What the task requires: Render every line of the data below as a two-column Markdown table headed No. and Line. Number the rows in order and leave out any blank lines.

Provided records:
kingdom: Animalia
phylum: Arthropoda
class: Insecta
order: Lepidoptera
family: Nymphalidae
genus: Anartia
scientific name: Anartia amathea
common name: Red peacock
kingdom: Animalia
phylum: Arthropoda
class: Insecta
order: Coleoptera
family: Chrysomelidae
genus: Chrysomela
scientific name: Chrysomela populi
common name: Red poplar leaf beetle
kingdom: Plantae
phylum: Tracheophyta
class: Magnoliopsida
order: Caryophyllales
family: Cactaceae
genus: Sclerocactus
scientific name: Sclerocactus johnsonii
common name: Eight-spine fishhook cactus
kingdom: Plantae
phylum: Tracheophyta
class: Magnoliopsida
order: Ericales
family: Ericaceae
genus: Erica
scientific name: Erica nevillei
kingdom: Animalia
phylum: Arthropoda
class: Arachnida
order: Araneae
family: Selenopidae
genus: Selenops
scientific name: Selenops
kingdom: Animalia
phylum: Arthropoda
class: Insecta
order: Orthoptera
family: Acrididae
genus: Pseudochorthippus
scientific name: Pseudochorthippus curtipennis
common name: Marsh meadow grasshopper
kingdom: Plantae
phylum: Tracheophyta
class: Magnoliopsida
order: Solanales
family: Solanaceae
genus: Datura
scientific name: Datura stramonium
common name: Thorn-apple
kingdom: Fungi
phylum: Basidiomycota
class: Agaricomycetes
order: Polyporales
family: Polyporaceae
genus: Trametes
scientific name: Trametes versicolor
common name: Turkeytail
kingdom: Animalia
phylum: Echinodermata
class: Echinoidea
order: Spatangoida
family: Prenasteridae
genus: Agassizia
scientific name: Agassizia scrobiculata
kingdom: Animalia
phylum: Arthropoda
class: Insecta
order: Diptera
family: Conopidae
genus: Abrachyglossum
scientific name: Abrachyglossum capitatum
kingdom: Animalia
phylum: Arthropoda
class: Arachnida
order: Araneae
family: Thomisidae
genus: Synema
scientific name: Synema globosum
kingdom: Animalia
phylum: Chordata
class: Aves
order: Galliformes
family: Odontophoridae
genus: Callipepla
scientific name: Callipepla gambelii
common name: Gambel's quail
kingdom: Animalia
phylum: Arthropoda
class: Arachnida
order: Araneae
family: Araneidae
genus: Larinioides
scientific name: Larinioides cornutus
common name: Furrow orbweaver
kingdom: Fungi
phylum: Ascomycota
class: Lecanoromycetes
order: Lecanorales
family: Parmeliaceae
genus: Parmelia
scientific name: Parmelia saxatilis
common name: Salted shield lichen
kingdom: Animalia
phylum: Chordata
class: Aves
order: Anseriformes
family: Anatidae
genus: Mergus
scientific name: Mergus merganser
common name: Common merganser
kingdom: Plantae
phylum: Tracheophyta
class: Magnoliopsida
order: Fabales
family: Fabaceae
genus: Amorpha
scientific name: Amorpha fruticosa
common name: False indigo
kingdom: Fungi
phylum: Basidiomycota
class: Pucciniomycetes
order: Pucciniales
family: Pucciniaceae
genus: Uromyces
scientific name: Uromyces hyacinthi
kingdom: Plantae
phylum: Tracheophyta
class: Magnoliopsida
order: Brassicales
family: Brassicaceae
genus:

Task output:
| No. | Line |
|---|---|
| 1 | kingdom: Animalia |
| 2 | phylum: Arthropoda |
| 3 | class: Insecta |
| 4 | order: Lepidoptera |
| 5 | family: Nymphalidae |
| 6 | genus: Anartia |
| 7 | scientific name: Anartia amathea |
| 8 | common name: Red peacock |
| 9 | kingdom: Animalia |
| 10 | phylum: Arthropoda |
| 11 | class: Insecta |
| 12 | order: Coleoptera |
| 13 | family: Chrysomelidae |
| 14 | genus: Chrysomela |
| 15 | scientific name: Chrysomela populi |
| 16 | common name: Red poplar leaf beetle |
| 17 | kingdom: Plantae |
| 18 | phylum: Tracheophyta |
| 19 | class: Magnoliopsida |
| 20 | order: Caryophyllales |
| 21 | family: Cactaceae |
| 22 | genus: Sclerocactus |
| 23 | scientific name: Sclerocactus johnsonii |
| 24 | common name: Eight-spine fishhook cactus |
| 25 | kingdom: Plantae |
| 26 | phylum: Tracheophyta |
| 27 | class: Magnoliopsida |
| 28 | order: Ericales |
| 29 | family: Ericaceae |
| 30 | genus: Erica |
| 31 | scientific name: Erica nevillei |
| 32 | kingdom: Animalia |
| 33 | phylum: Arthropoda |
| 34 | class: Arachnida |
| 35 | order: Araneae |
| 36 | family: Selenopidae |
| 37 | genus: Selenops |
| 38 | scientific name: Selenops |
| 39 | kingdom: Animalia |
| 40 | phylum: Arthropoda |
| 41 | class: Insecta |
| 42 | order: Orthoptera |
| 43 | family: Acrididae |
| 44 | genus: Pseudochorthippus |
| 45 | scientific name: Pseudochorthippus curtipennis |
| 46 | common name: Marsh meadow grasshopper |
| 47 | kingdom: Plantae |
| 48 | phylum: Tracheophyta |
| 49 | class: Magnoliopsida |
| 50 | order: Solanales |
| 51 | family: Solanaceae |
| 52 | genus: Datura |
| 53 | scientific name: Datura stramonium |
| 54 | common name: Thorn-apple |
| 55 | kingdom: Fungi |
| 56 | phylum: Basidiomycota |
| 57 | class: Agaricomycetes |
| 58 | order: Polyporales |
| 59 | family: Polyporaceae |
| 60 | genus: Trametes |
| 61 | scientific name: Trametes versicolor |
| 62 | common name: Turkeytail |
| 63 | kingdom: Animalia |
| 64 | phylum: Echinodermata |
| 65 | class: Echinoidea |
| 66 | order: Spatangoida |
| 67 | family: Prenasteridae |
| 68 | genus: Agassizia |
| 69 | scientific name: Agassizia scrobiculata |
| 70 | kingdom: Animalia |
| 71 | phylum: Arthropoda |
| 72 | class: Insecta |
| 73 | order: Diptera |
| 74 | family: Conopidae |
| 75 | genus: Abrachyglossum |
| 76 | scientific name: Abrachyglossum capitatum |
| 77 | kingdom: Animalia |
| 78 | phylum: Arthropoda |
| 79 | class: Arachnida |
| 80 | order: Araneae |
| 81 | family: Thomisidae |
| 82 | genus: Synema |
| 83 | scientific name: Synema globosum |
| 84 | kingdom: Animalia |
| 85 | phylum: Chordata |
| 86 | class: Aves |
| 87 | order: Galliformes |
| 88 | family: Odontophoridae |
| 89 | genus: Callipepla |
| 90 | scientific name: Callipepla gambelii |
| 91 | common name: Gambel's quail |
| 92 | kingdom: Animalia |
| 93 | phylum: Arthropoda |
| 94 | class: Arachnida |
| 95 | order: Araneae |
| 96 | family: Araneidae |
| 97 | genus: Larinioides |
| 98 | scientific name: Larinioides cornutus |
| 99 | common name: Furrow orbweaver |
| 100 | kingdom: Fungi |
| 101 | phylum: Ascomycota |
| 102 | class: Lecanoromycetes |
| 103 | order: Lecanorales |
| 104 | family: Parmeliaceae |
| 105 | genus: Parmelia |
| 106 | scientific name: Parmelia saxatilis |
| 107 | common name: Salted shield lichen |
| 108 | kingdom: Animalia |
| 109 | phylum: Chordata |
| 110 | class: Aves |
| 111 | order: Anseriformes |
| 112 | family: Anatidae |
| 113 | genus: Mergus |
| 114 | scientific name: Mergus merganser |
| 115 | common name: Common merganser |
| 116 | kingdom: Plantae |
| 117 | phylum: Tracheophyta |
| 118 | class: Magnoliopsida |
| 119 | order: Fabales |
| 120 | family: Fabaceae |
| 121 | genus: Amorpha |
| 122 | scientific name: Amorpha fruticosa |
| 123 | common name: False indigo |
| 124 | kingdom: Fungi |
| 125 | phylum: Basidiomycota |
| 126 | class: Pucciniomycetes |
| 127 | order: Pucciniales |
| 128 | family: Pucciniaceae |
| 129 | genus: Uromyces |
| 130 | scientific name: Uromyces hyacinthi |
| 131 | kingdom: Plantae |
| 132 | phylum: Tracheophyta |
| 133 | class: Magnoliopsida |
| 134 | order: Brassicales |
| 135 | family: Brassicaceae |
| 136 | genus: |